Razavi drew parallels between women’s rights efforts in Iran and the United States, particularly when it comes to school dress codes and abortion laws.
“In schools, dress codes are almost always for girls and geared toward modesty under the assumption that boys will be distracted by girls’ bodies, and it’s the girls’ responsibility to fix that,” she said. “Which is obviously grossly unfair and completely irrational, but it persists.”
Months before the U.S. Supreme Court in 2022 overturned Roe v. Wade, the landmark 1973 decision protecting a woman’s right to choose, Iran also passed anti-abortion laws.
“Women’s bodily autonomy is being eroded and attacked all over the world,” Razavi said.

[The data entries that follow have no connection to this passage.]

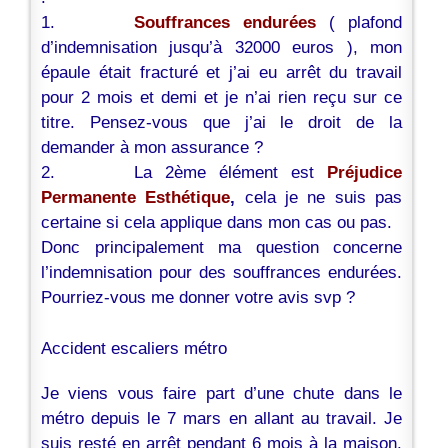
1.
Souffrances endurées
( plafond
d’indemnisation jusqu’à 32000 euros ), mon
épaule était fracturé et j’ai eu arrêt du travail
pour 2 mois et demi et je n’ai rien reçu sur ce
titre. Pensez-vous que j’ai le droit de la
demander à mon assurance ?
2. La 2ème élément est
Préjudice
Permanente Esthétique
,
cela je ne suis pas
certaine si cela applique dans mon cas ou pas.
Donc principalement ma question concerne
l’indemnisation pour des souffrances endurées.
Pourriez-vous me donner votre avis svp ?
Accident escaliers
métro
Je viens vous faire part d’une chute dans le
métro
depuis le 7 mars en allant au travail. Je
suis resté en arrêt pendant 6 mois à la maison.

“Women in the U.S. look at Iranian women and say, ‘Oh, how horrible.’ But we also need to turn our eyes back on ourselves to see what we’re going through here and how their struggles are echoed and exacerbated by the same social problems.”
Naasz’s family immigrated to California in 1991 when she was 9 years old, but she never forgot the fear.
“There’s no freedom of expression, and it’s hot, and you’re wearing dark cotton clothes in the heat,” she said.
Naasz, who teaches courses on design and clothing construction, created a dress inspired by the autumn leaves she collected on campus last year during the protests in Iran. She and her three daughters wrote on the leaves the names of demonstrators who died and spent the weekend before the exhibit opened clipping them to her dress.
The exhibit was funded by a University Enterprises, Inc., grant. Support for the opening reception was provided by the Sac State Iranian and Middle Eastern Studies Center, Department of Women and Gender Studies, College of Social Sciences and Interdisciplinary Studies, and Sociology professor Ayad Al-Qazzaz.
“The Seen Iranian Woman” will be on display in the University Union Gallery through Nov. 16. The gallery is open 10:30 a.m. to 3:30 p.m. Monday through Friday. Special evening hours are 5 to 8 p.m. Wednesdays and Thursdays.